◆ EXERCISE ◆
Pick out the lines below that contain the string "Southern" and copy them all.

◆ RECORDS PROVIDED ◆
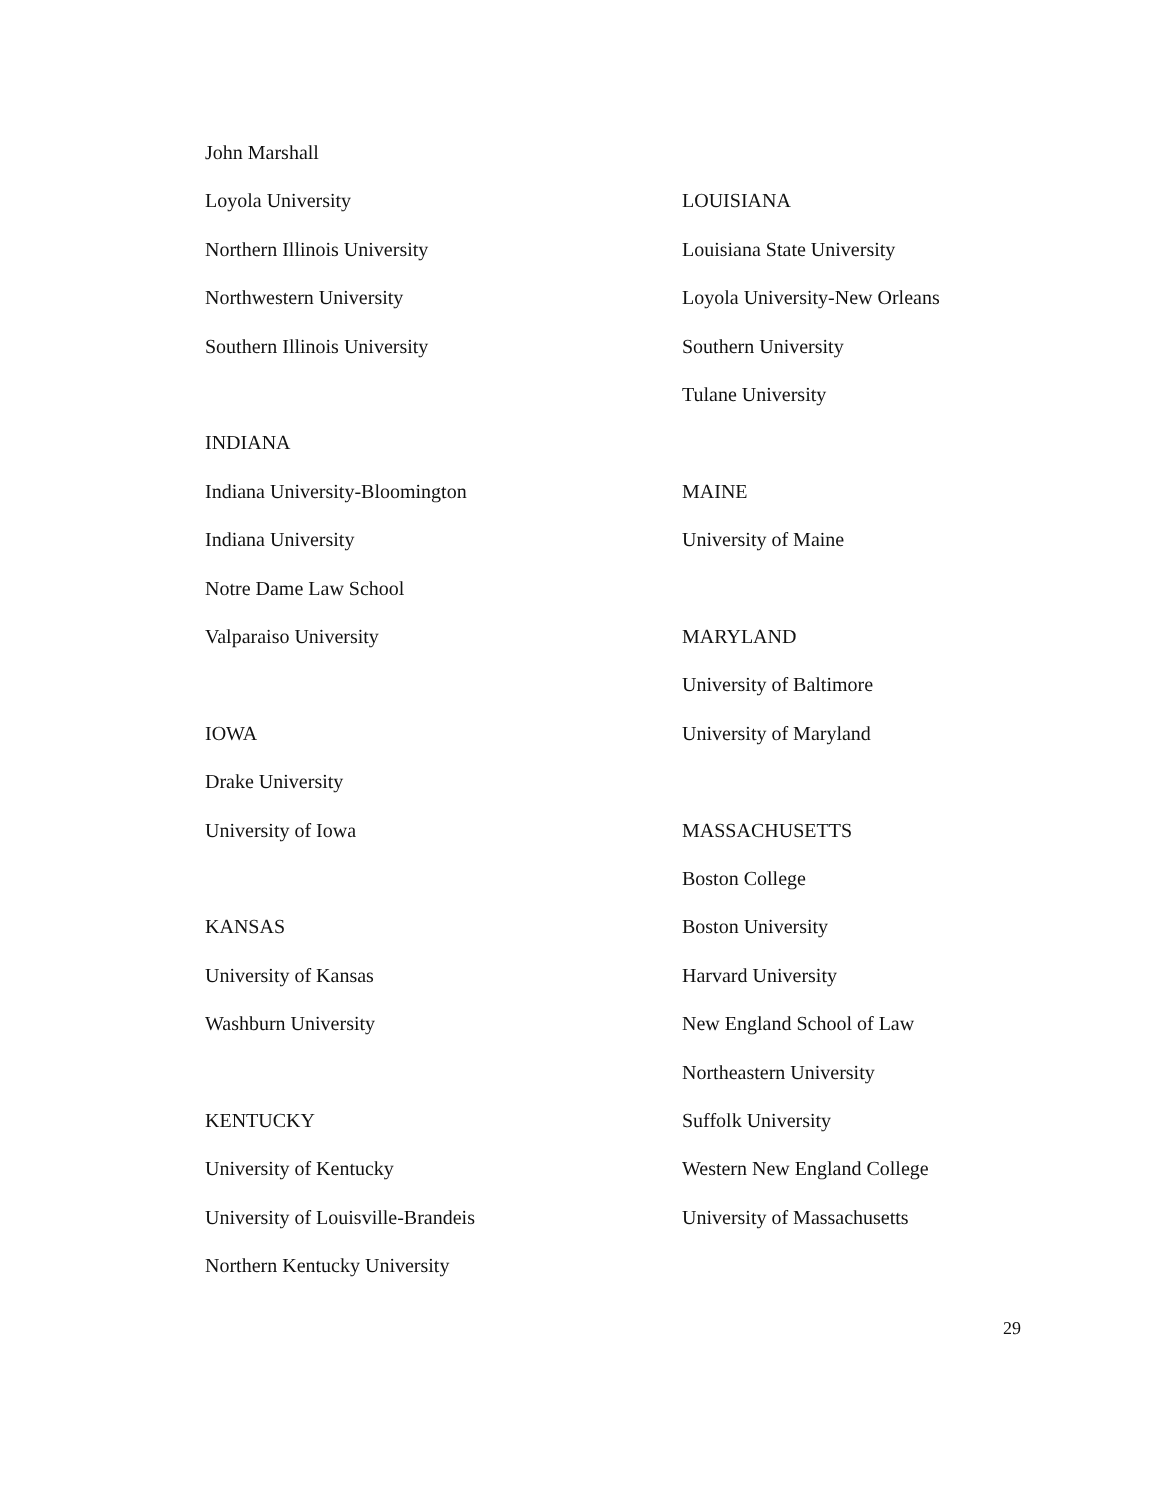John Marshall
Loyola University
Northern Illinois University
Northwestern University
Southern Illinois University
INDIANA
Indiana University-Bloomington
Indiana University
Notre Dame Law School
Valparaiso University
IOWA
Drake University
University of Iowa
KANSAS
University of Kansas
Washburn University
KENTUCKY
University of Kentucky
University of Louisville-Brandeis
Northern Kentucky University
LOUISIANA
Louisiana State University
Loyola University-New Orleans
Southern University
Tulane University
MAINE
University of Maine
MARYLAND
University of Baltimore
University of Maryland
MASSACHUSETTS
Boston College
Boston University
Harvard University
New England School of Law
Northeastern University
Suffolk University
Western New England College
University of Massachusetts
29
---
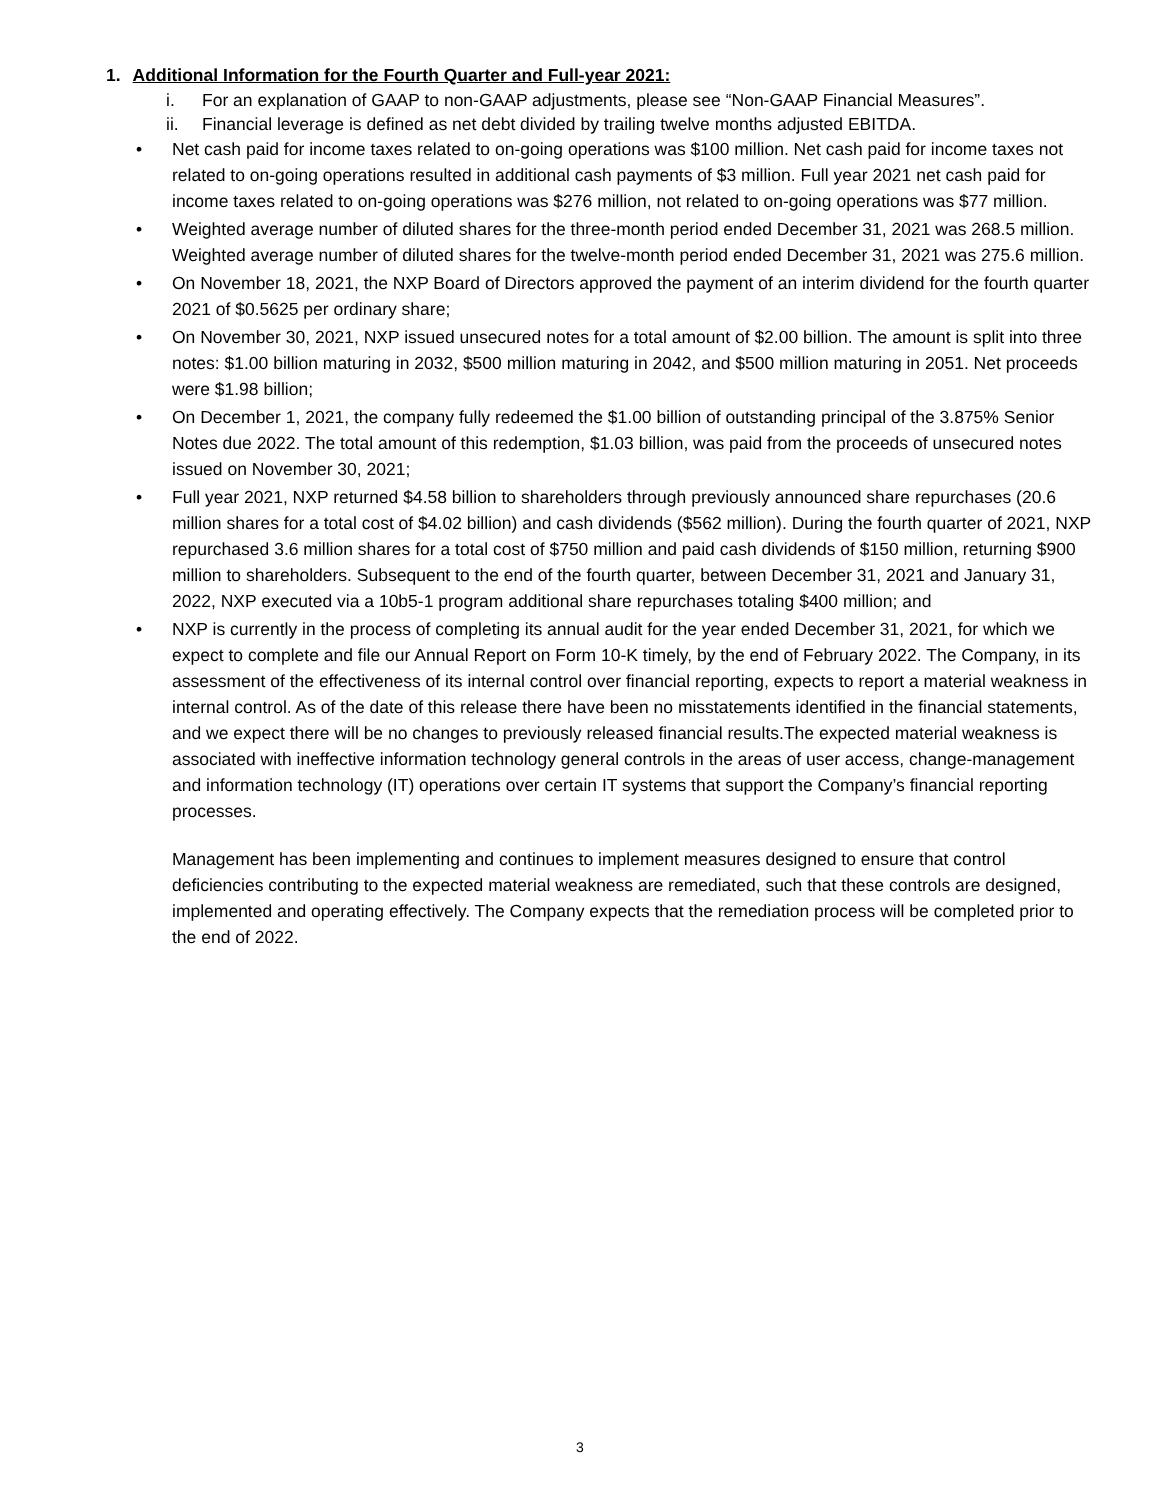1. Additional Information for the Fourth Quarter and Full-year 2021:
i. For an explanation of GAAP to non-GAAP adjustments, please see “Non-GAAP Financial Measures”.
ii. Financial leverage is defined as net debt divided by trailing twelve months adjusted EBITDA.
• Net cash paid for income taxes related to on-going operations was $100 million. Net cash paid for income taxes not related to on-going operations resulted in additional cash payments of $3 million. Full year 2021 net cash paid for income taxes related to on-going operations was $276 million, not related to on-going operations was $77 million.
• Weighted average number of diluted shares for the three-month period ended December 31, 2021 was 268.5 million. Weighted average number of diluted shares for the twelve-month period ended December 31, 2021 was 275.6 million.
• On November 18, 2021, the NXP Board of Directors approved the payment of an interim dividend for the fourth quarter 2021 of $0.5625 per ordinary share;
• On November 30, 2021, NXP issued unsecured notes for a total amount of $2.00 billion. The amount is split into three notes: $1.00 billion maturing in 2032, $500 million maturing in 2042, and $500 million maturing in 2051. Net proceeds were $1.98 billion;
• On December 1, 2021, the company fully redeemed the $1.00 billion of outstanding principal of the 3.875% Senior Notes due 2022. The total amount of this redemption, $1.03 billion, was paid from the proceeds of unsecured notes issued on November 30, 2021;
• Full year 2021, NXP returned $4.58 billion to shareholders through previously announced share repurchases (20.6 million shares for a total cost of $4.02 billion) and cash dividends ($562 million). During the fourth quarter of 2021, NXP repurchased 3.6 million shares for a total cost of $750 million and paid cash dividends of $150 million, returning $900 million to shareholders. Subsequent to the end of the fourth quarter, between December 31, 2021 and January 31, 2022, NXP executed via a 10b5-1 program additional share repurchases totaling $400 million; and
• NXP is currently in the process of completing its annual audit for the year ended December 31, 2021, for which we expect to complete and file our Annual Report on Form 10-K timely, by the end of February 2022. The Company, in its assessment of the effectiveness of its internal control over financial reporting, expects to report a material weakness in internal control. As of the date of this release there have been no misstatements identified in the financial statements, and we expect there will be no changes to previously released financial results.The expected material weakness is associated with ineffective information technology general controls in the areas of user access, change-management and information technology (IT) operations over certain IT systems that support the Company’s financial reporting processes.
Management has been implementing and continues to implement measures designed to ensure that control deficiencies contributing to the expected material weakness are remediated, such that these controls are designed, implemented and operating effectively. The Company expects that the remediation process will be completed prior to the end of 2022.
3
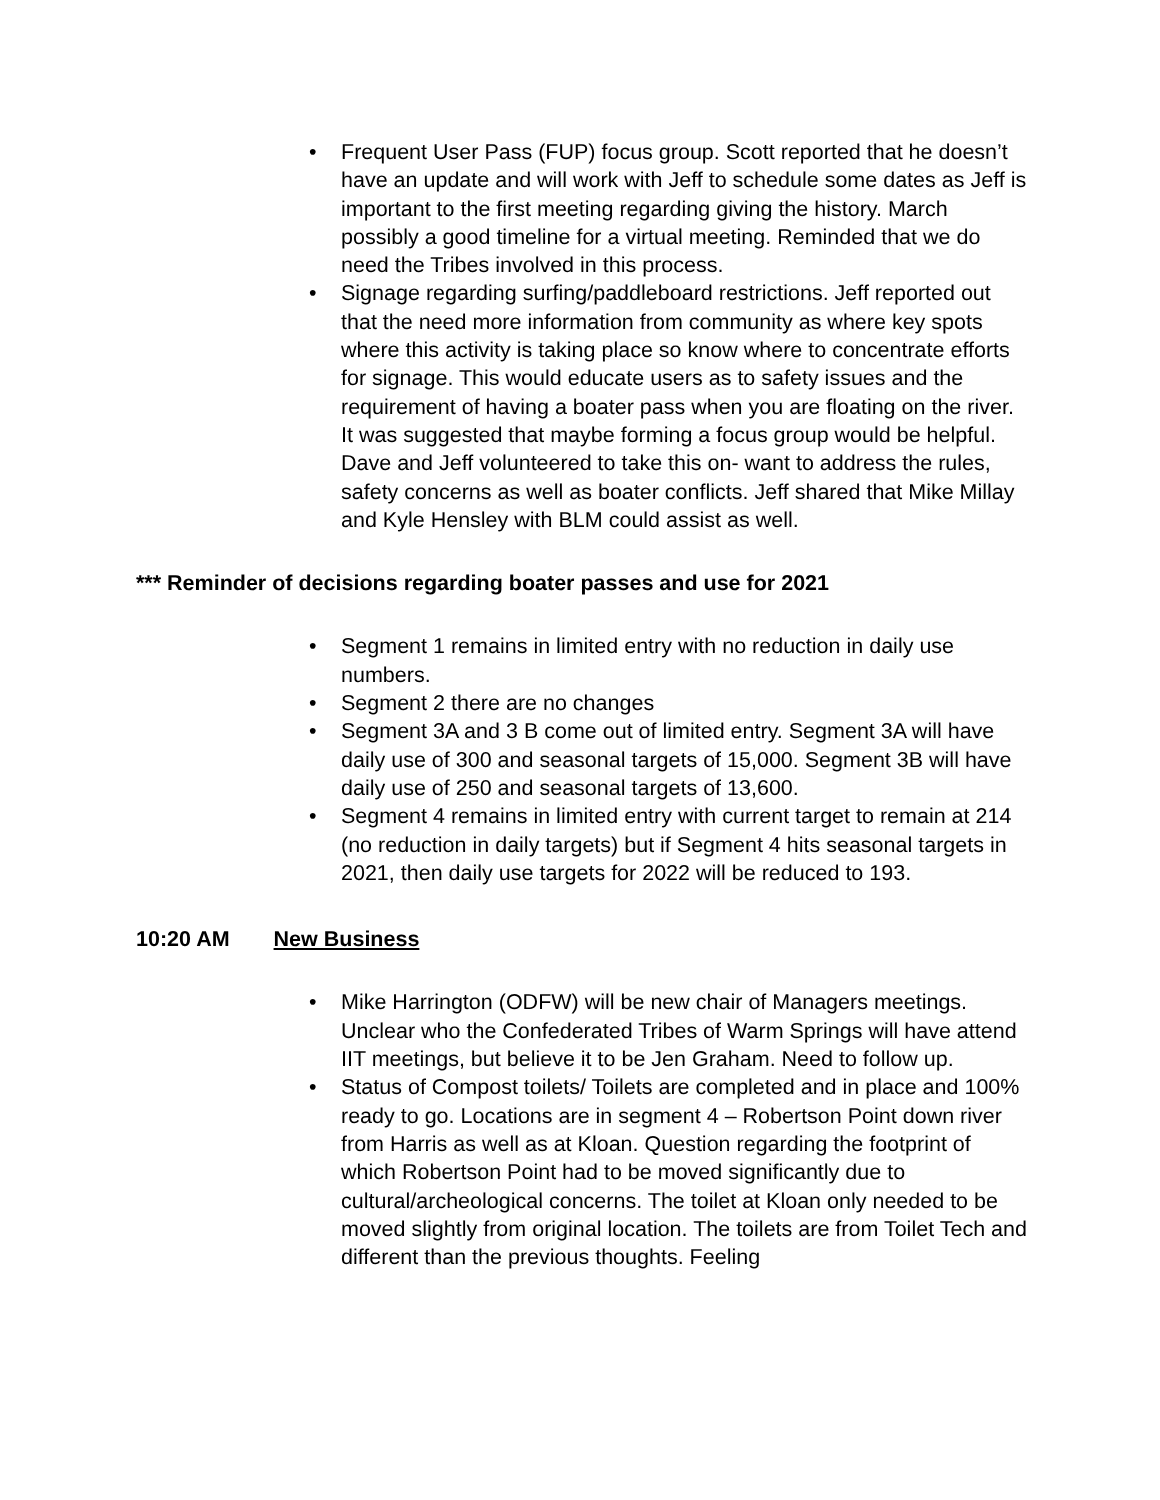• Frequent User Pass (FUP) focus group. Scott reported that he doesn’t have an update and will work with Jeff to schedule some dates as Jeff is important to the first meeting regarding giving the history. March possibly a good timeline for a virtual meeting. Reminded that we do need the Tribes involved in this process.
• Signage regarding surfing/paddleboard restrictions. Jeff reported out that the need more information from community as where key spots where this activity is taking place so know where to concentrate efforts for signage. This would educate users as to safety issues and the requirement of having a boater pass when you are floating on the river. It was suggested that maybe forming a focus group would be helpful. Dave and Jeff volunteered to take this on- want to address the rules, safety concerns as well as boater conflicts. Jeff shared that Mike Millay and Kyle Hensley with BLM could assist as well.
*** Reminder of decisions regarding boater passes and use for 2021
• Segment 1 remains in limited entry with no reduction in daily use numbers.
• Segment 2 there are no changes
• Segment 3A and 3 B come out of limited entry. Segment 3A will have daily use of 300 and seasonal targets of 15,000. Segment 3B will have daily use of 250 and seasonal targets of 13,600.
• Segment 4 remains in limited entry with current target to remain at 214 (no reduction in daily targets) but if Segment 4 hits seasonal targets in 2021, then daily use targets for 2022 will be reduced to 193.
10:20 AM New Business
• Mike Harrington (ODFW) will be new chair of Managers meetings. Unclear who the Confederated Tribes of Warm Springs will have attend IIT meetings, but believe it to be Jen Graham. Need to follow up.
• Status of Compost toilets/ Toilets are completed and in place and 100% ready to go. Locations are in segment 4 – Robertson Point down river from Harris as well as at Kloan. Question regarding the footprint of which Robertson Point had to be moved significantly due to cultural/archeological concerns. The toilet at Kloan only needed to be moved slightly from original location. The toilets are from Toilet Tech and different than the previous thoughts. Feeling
---
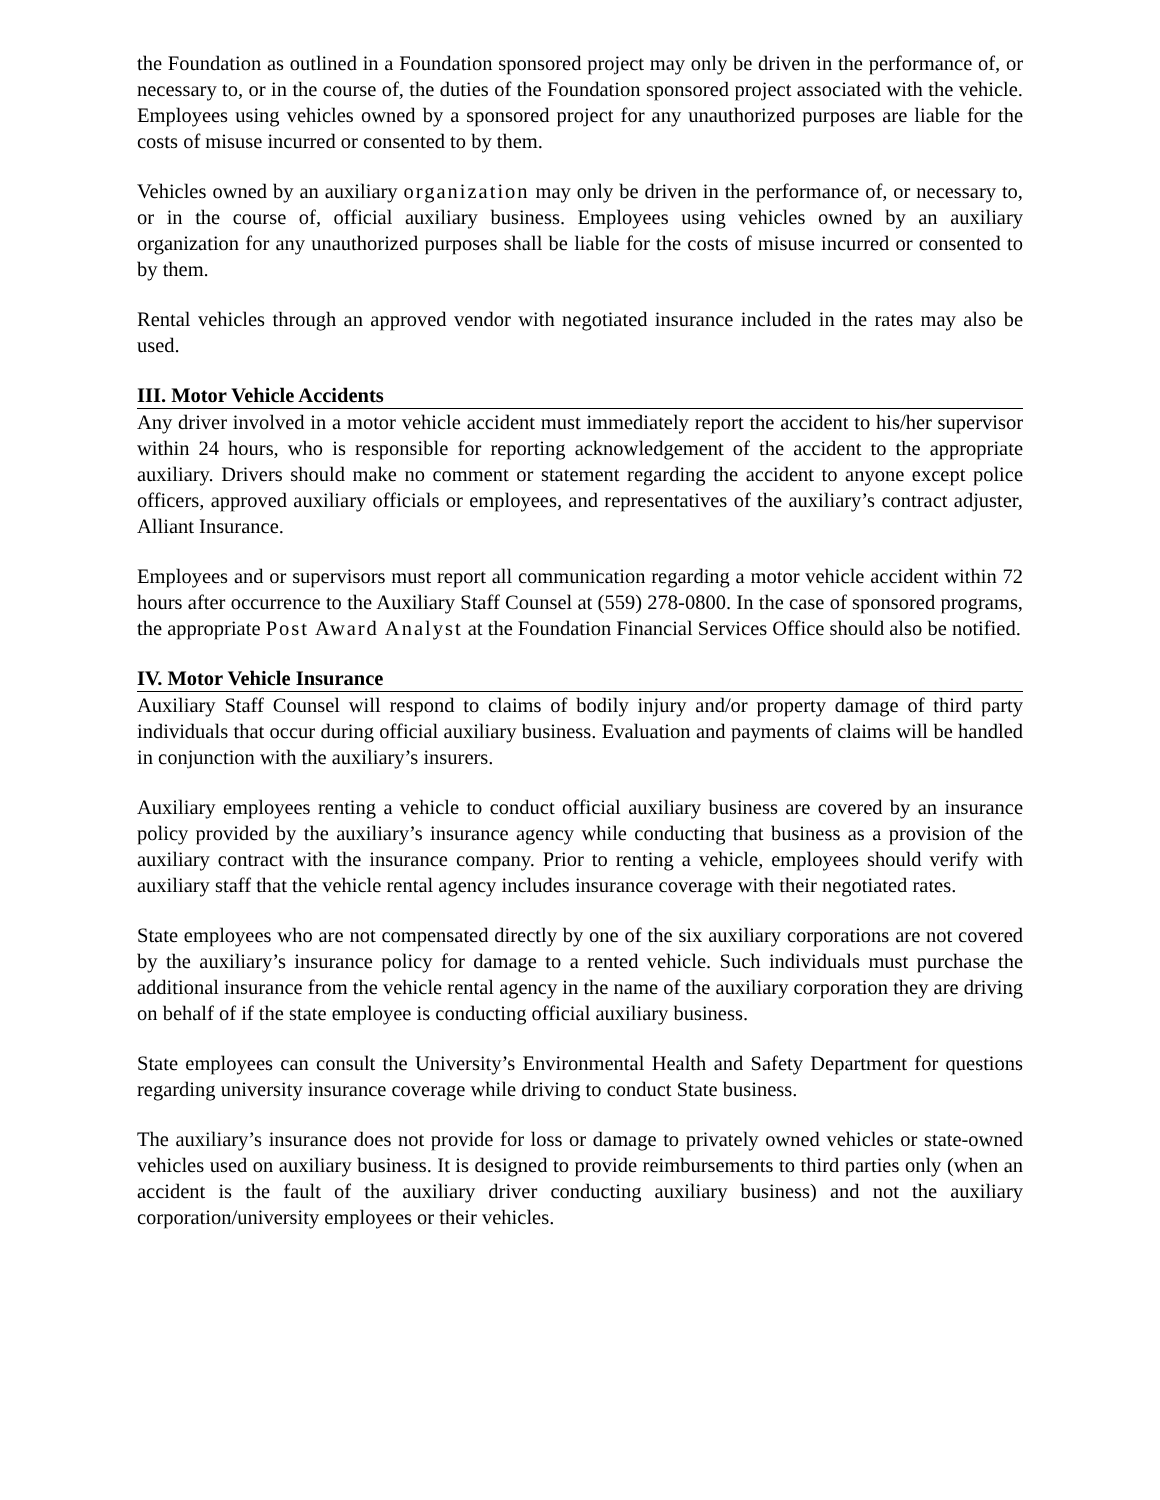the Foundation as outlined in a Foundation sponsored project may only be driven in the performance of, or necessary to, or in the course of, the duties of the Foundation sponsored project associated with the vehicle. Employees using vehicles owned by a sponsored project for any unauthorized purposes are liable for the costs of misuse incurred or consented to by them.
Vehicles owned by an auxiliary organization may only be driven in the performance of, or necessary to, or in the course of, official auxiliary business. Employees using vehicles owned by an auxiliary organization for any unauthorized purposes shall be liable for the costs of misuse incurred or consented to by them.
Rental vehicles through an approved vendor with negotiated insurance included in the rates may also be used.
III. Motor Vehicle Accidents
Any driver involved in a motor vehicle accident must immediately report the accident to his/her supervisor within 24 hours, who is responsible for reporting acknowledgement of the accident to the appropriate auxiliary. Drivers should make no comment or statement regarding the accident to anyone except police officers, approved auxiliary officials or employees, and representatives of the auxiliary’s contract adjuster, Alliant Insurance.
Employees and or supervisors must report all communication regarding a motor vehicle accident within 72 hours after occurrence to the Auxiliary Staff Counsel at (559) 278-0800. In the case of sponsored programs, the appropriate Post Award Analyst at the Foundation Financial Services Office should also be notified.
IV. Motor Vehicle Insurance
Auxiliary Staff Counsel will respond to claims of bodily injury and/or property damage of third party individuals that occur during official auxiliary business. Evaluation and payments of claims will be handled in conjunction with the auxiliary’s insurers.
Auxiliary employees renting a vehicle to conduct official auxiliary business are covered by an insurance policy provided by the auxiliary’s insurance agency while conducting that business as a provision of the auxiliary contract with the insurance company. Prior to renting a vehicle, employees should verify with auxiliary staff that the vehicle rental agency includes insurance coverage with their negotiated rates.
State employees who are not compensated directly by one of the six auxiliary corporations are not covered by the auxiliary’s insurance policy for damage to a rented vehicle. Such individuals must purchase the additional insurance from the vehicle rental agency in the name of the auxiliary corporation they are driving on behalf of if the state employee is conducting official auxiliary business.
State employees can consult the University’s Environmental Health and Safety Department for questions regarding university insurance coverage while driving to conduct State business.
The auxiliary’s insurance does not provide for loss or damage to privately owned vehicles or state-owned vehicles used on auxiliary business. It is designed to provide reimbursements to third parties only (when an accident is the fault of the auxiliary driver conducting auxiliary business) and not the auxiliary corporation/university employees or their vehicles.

◆ ANSWER SPACE ◆
Southern Illinois University
Southern University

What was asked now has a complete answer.